■ **Given text**:
Thought for Food Blog | IFIS

Balancing People and Planet: Turning the COP30 Declaration into Action Through Food Science 

Written by Katy Askew | 26-Nov-2025 11:59:59

When world leaders gathered in Belém for COP30 to sign the Belém Declaration on Hunger, Poverty and People-Centred Climate Action, they placed humanity at the heart of the climate agenda. The declaration recognises that climate change is deepening hunger and poverty, threatening livelihoods, and eroding hard-won progress on global development. 

But the path to a sustainable future is not straightforward. To meet both planetary and human needs, societies must navigate difficult trade-offs. Success will depend on how effectively science can inform policy, innovation, and local action.

 

A People-Centred Research Landscape 

An analysis of FSTA-indexed literature from 2025 focused on the themes of climate change, food securitypoverty, and smallholder farmers shows that the research community is actively engaging with these intertwined challenges. 

This analysis draws on descriptors — controlled index terms from the FSTA Thesaurus — which are assigned by expert indexers to each piece of research. These descriptors capture the key scientific themes, disciplines, and concepts within every record, providing a structured view of the knowledge landscape. By analysing their frequency and relationships, we can see where global research attention is concentrated and where important gaps remain.

■ **Dataset excerpts**:
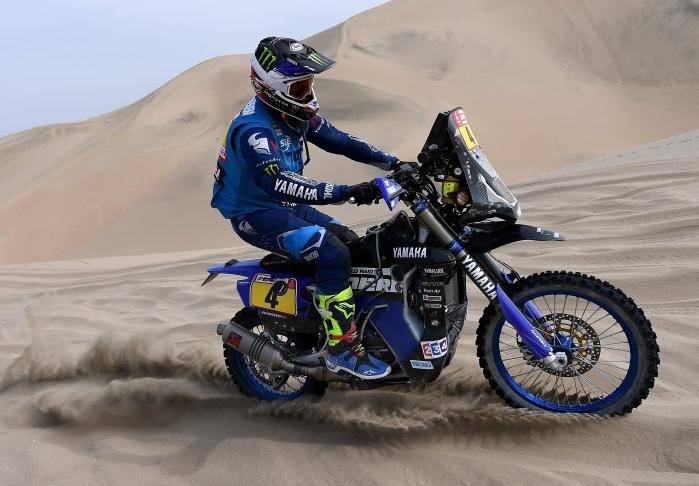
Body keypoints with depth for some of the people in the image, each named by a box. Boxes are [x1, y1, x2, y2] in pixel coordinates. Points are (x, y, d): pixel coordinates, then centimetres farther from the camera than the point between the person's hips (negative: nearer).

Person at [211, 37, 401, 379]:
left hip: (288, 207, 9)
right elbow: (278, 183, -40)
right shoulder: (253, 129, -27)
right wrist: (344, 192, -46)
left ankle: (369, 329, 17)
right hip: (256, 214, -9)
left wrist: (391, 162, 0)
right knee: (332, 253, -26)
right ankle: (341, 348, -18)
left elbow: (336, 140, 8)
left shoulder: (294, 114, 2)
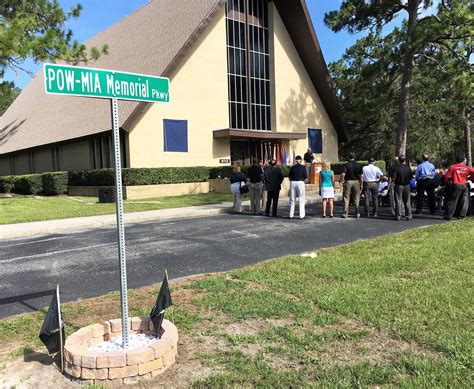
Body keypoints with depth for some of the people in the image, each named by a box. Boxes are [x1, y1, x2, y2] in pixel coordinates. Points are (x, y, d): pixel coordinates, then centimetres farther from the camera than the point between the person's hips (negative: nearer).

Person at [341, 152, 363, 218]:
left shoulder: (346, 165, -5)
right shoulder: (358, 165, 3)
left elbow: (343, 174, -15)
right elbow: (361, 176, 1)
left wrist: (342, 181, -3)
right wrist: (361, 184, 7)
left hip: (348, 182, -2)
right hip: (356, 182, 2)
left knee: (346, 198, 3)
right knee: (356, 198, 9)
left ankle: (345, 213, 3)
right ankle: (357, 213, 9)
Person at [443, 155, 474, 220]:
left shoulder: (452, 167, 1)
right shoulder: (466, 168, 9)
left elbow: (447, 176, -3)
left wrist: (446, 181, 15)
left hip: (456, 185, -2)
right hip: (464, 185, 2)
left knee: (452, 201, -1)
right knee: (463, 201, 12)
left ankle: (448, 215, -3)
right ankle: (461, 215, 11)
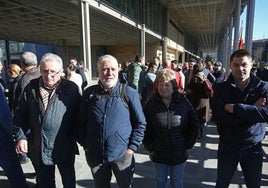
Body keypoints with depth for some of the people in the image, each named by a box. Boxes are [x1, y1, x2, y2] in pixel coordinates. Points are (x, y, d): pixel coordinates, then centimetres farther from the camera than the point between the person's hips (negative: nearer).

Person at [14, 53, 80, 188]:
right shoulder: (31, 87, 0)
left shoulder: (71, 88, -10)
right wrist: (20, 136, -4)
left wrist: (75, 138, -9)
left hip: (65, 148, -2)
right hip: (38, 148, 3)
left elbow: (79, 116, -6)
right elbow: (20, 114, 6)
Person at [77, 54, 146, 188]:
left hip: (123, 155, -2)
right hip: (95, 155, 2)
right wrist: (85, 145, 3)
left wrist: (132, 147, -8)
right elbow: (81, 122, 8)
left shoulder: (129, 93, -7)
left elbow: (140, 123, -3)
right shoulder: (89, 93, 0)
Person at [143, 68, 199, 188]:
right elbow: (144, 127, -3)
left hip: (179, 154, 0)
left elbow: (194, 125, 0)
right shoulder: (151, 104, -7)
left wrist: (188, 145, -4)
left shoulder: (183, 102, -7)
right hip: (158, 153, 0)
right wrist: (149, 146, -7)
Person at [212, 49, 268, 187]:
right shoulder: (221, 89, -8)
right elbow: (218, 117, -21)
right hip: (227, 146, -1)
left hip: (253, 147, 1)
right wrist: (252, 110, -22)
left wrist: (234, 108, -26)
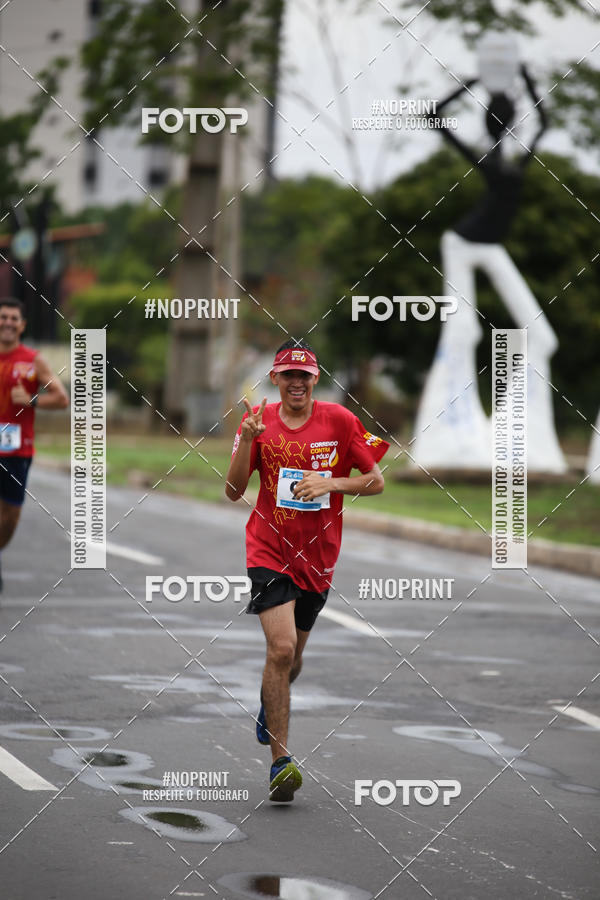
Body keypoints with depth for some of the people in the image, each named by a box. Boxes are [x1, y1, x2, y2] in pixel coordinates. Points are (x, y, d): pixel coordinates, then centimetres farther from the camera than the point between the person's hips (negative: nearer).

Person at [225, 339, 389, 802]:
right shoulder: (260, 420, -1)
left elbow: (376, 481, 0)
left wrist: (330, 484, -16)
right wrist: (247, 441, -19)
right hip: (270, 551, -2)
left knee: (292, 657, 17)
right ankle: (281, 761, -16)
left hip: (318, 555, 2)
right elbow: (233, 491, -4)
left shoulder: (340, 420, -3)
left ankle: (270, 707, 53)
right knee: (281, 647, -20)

==

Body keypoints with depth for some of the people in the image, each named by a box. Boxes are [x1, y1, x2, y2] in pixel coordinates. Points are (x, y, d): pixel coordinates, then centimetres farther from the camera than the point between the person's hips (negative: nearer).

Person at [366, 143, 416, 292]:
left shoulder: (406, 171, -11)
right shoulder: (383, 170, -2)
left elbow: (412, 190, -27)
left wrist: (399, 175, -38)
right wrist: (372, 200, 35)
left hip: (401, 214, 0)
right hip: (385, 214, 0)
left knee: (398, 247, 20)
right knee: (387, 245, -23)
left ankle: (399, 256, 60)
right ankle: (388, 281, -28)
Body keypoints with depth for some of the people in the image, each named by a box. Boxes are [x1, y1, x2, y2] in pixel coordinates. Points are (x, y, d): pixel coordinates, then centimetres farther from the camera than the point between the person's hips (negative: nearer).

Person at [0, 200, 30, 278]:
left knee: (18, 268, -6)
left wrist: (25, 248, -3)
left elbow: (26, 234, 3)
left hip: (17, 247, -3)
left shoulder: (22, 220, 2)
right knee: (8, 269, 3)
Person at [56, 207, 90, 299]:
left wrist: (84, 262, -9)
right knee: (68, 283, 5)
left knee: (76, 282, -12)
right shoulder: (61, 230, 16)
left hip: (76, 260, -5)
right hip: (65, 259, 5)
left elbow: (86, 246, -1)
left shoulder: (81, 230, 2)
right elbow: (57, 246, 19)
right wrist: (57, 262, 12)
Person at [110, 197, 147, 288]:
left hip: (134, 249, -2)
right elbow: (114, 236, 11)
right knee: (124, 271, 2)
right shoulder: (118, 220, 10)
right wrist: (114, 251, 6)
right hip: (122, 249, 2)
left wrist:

---

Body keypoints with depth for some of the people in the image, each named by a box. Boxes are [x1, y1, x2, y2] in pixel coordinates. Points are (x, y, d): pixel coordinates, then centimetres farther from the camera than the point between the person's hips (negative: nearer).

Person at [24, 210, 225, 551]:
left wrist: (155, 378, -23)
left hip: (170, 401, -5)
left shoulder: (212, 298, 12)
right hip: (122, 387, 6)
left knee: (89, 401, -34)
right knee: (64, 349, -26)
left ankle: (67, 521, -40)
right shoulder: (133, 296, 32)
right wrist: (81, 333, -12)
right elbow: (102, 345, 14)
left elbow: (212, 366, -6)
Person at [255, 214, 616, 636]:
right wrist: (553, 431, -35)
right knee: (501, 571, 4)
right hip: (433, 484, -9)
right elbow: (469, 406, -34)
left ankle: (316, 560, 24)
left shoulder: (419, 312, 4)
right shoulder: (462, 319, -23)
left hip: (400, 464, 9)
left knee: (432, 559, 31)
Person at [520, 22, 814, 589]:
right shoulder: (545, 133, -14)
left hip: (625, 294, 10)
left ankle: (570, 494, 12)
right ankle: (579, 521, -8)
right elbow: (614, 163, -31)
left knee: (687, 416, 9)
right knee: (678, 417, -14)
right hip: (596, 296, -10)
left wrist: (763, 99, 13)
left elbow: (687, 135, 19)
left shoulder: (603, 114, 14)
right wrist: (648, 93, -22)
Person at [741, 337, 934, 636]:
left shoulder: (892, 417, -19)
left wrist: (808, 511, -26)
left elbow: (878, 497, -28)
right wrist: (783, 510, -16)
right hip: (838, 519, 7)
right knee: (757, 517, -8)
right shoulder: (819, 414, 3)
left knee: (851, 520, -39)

■ **Task prompt**: Write out the passage of the blog post on the COP30 declaration starting with "When world leaders" and going on through "and local action.", word for word.

■ **Response to the task**:
When world leaders gathered in Belém for COP30 to sign the Belém Declaration on Hunger, Poverty and People-Centred Climate Action, they placed humanity at the heart of the climate agenda. The declaration recognises that climate change is deepening hunger and poverty, threatening livelihoods, and eroding hard-won progress on global development. 

But the path to a sustainable future is not straightforward. To meet both planetary and human needs, societies must navigate difficult trade-offs. Success will depend on how effectively science can inform policy, innovation, and local action.